Like Obnoxius, A Viagem Das Horas is the product of a four-way partnership. Mauro himself wrote the music and sung the songs in his signature mournful baritone, lending each of the 11 tracks a quality of deep yearning and, in his own words, “a sense of beauty, a sense of wonder.” Like Procol Harum’s Keith Reid, a silent partner, Ana Maria Bahania, contributed poetic lyrics, which underline the sadness of “a generation in transit, searching for another option” at a time when the military stymied artistic expression. Their combined interest in the indigenous hybrid Candomblé religion expressed a spiritual response to a world in which they found themselves adrift. It’s a response intensified by the soaring, dramatic orchestrations of Lindolfo Gaya. Fixing it all in place, producer Roberto Quartin assembled a crack team of musicians that included Wilson das Neves and Azymuth’s celebrated percussionist, Ivan “Mamao” Conti.

If this in any way suggests an over-egged pudding, it shouldn’t. The basic ingredients of the music are Mauro’s voice accompanied by an open-tuned acoustic guitar (sounding remarkably like a Dobro on “Morango Encantado”). Strings, so often the syrupy downfall of any such romantic music, are never ladled on but used sparingly to shade and emphasise rather than to suffocate. Similarly, the production exploits space to underline the music’s innate drama. Add an occasional solo wind instrument, some understated percussion, a contrapuntal choir here and there and the result holds the listener in a trance-like spell underpinned by an ominous sense of foreboding throughout.

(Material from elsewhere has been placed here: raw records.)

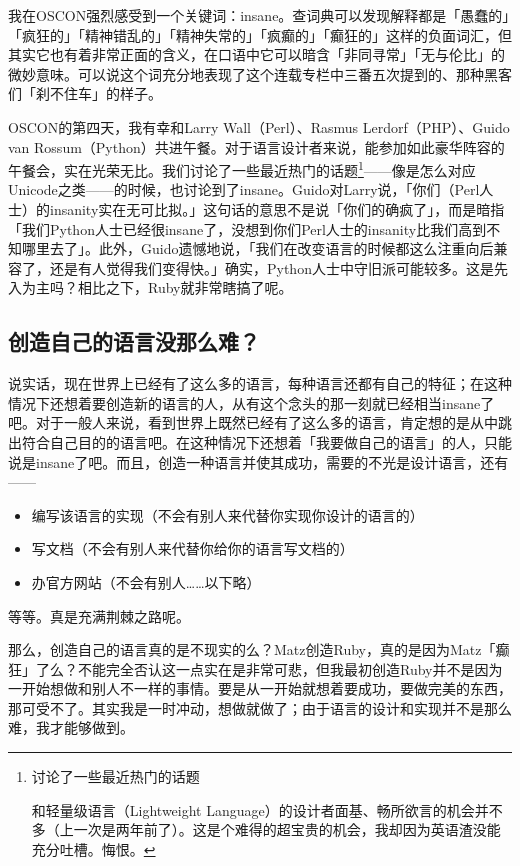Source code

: \documentclass[a4paper,12pt]{article}
\begin{document}
我在OSCON强烈感受到一个关键词：insane。查词典可以发现解释都是「愚蠢的」「疯狂的」「精神错乱的」「精神失常的」「疯癫的」「癫狂的」这样的负面词汇，但其实它也有着非常正面的含义，在口语中它可以暗含「非同寻常」「无与伦比」的微妙意味。可以说这个词充分地表现了这个连载专栏中三番五次提到的、那种黑客们「刹不住车」的样子。

OSCON的第四天，我有幸和Larry Wall（Perl）、Rasmus Lerdorf（PHP）、Guido van Rossum（Python）共进午餐。对于语言设计者来说，能参加如此豪华阵容的午餐会，实在光荣无比。我们讨论了一些最近热门的话题\footnote{讨论了一些最近热门的话题

和轻量级语言（Lightweight Language）的设计者面基、畅所欲言的机会并不多（上一次是两年前了）。这是个难得的超宝贵的机会，我却因为英语渣没能充分吐槽。悔恨。}——像是怎么对应Unicode之类——的时候，也讨论到了insane。Guido对Larry说，「你们（Perl人士）的insanity实在无可比拟。」这句话的意思不是说「你们的确疯了」，而是暗指「我们Python人士已经很insane了，没想到你们Perl人士的insanity比我们高到不知哪里去了」。此外，Guido遗憾地说，「我们在改变语言的时候都这么注重向后兼容了，还是有人觉得我们变得快。」确实，Python人士中守旧派可能较多。这是先入为主吗？相比之下，Ruby就非常瞎搞了呢。

\subsection{创造自己的语言没那么难？}

说实话，现在世界上已经有了这么多的语言，每种语言还都有自己的特征；在这种情况下还想着要创造新的语言的人，从有这个念头的那一刻就已经相当insane了吧。对于一般人来说，看到世界上既然已经有了这么多的语言，肯定想的是从中跳出符合自己目的的语言吧。在这种情况下还想着「我要做自己的语言」的人，只能说是insane了吧。而且，创造一种语言并使其成功，需要的不光是设计语言，还有——
\begin{itemize}
\item 编写该语言的实现（不会有别人来代替你实现你设计的语言的）
\item 写文档（不会有别人来代替你给你的语言写文档的）
\item 办官方网站（不会有别人……以下略）
\end{itemize}
等等。真是充满荆棘之路呢。

那么，创造自己的语言真的是不现实的么？Matz创造Ruby，真的是因为Matz「癫狂」了么？不能完全否认这一点实在是非常可悲，但我最初创造Ruby并不是因为一开始想做和别人不一样的事情。要是从一开始就想着要成功，要做完美的东西，那可受不了。其实我是一时冲动，想做就做了；由于语言的设计和实现并不是那么难，我才能够做到。
\end{document}
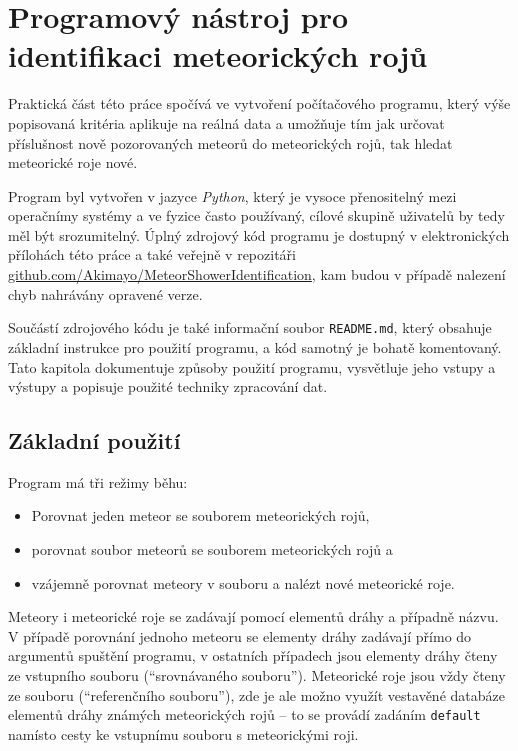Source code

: \chapter{Programový nástroj pro identifikaci meteorických rojů\label{cpt:practical}}%
Praktická část této práce spočívá ve vytvoření počítačového programu, který výše popisovaná kritéria aplikuje na reálná data a umožňuje tím jak určovat příslušnost nově pozorovaných meteorů do meteorických rojů, tak hledat meteorické roje nové.

Program byl vytvořen v jazyce \textit{Python}, který je vysoce přenositelný mezi operačnímy systémy a ve fyzice často používaný, cílové skupině uživatelů by tedy měl být srozumitelný. Úplný zdrojový kód programu je dostupný v elektronických přílohách této práce a také veřejně v repozitáři \\\href{https://github.com/Akimayo/MeteorShowerIdentification}{github.com/Akimayo/MeteorShowerIdentification}, kam budou v případě nalezení chyb nahrávány opravené verze.

Součástí zdrojového kódu je také informační soubor \texttt{README.md}, který obsahuje základní instrukce pro použití programu, a kód samotný je bohatě komentovaný. Tato kapitola dokumentuje způsoby použití programu, vysvětluje jeho vstupy a výstupy a popisuje použité techniky zpracování dat.

\section{Základní použití}%
Program má tři režimy běhu:
\begin{itemize}
    \item Porovnat jeden meteor se souborem meteorických rojů,
    \item porovnat soubor meteorů se souborem meteorických rojů a
    \item vzájemně porovnat meteory v souboru a nalézt nové meteorické roje.
\end{itemize}

Meteory i meteorické roje se zadávají pomocí elementů dráhy a případně názvu. V případě porovnání jednoho meteoru se elementy dráhy zadávají přímo do argumentů spuštění programu, v ostatních případech jsou elementy dráhy čteny ze vstupního souboru ("`srovnávaného souboru"'). Meteorické roje jsou vždy čteny ze souboru ("`referenčního souboru"'), zde je ale možno využít vestavěné databáze elementů dráhy známých meteorických rojů -- to se provádí zadáním \texttt{default} namísto cesty ke vstupnímu souboru s meteorickými roji.

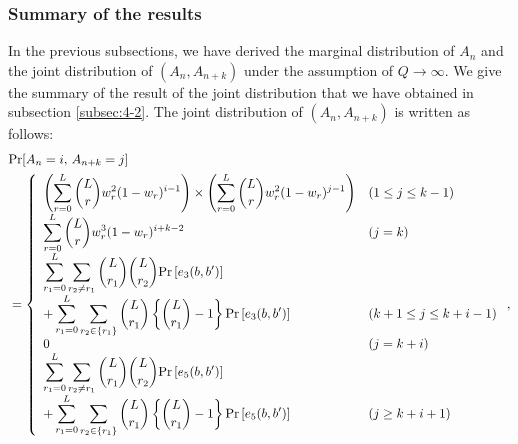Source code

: \documentclass[dvipdfmx,english]{ampmt} %
\begin{document}
\subsubsection{Summary of the results}
In the previous subsections, we have derived the marginal distribution of $A_n$ and the joint distribution of $(A_n,A_{n+k})$ under the assumption of $Q\to\infty$. 
We give the summary of the result of the joint distribution that we have obtained in subsection \ref{subsec:4-2}.
The joint distribution of $(A_n,A_{n+k})$ is written as follows:
\begin{align}\begin{split}\label{eq:joint_distribution}
  &\mathrm{Pr}[A_n=i,\,A_{n+k}=j] \\
  &= \left\{ \begin{array}{ll}
  \displaystyle\left( \sum_{r=0}^{L} \binom{L}{r}w_r^2 (1-w_r)^{i-1} \right) \times \left( \sum_{r=0}^{L} \binom{L}{r}w_r^2 (1-w_r)^{j-1} \right) & (1\leq j \leq k-1)\\
  \displaystyle\sum_{r=0}^{L} \dbinom{L}{r} w_{r}^3 (1-w_{r})^{i+k-2} & (j=k) \\
  \displaystyle\sum_{r_1=0}^{L} \sum_{r_2 \neq r_1} \dbinom{L}{r_1} \dbinom{L}{r_2} \mathrm{Pr} \left[e_3(b,b^\prime) \right] \\
  + \displaystyle\sum_{r_1=0}^{L}\sum_{r_2\in\{r_1\}} \dbinom{L}{r_1} \left\{ \dbinom{L}{r_1} -1 \right\} \mathrm{Pr} \left[e_3(b,b^\prime) \right] & (k+1 \leq j \leq k+i-1)\\
  0 & (j=k+i) \\
  \displaystyle\sum_{r_1=0}^{L} \sum_{r_2 \neq r_1} \dbinom{L}{r_1} \dbinom{L}{r_2} \mathrm{Pr} \left[e_5(b,b^\prime) \right] \\
  \displaystyle+ \sum_{r_1=0}^{L}\sum_{r_2\in\{r_1\}} \dbinom{L}{r_1} \left\{ \dbinom{L}{r_1} -1 \right\} \mathrm{Pr} \left[e_5(b,b^\prime) \right] & (j \geq k+i+1)
  \end{array}\right.,
\end{split}\end{align}
\end{document}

Given its chequered history, it’s hardly surprising that A Viagem Das Horas doesn’t quite scale the heights reached by Obnoxius. Nevertheless, the title track and others like “Escada de Ferro” and the glorious “Rua Dois” would have graced its predecessor. As a whole, it cements José Mauro’s place in the pantheon. But here, alas, the story ends. There is no more long-buried treasure to unearth. The singer devoted himself to guitar teaching and composing music for theatre before his “body pushed [him] away from music, health became a stumbling block.” Ana Maria Bahania became a music journalist, magazine editor and prolific author. Roberto Quartin moved to the US, where he would work with Frank Sinatra, among others. What they created in 1970 has stood the test of time as firmly as, say, some of the best of Milton Nascimento’s songs. Grab yourself another most welcome slice of this unique and unforgettable music.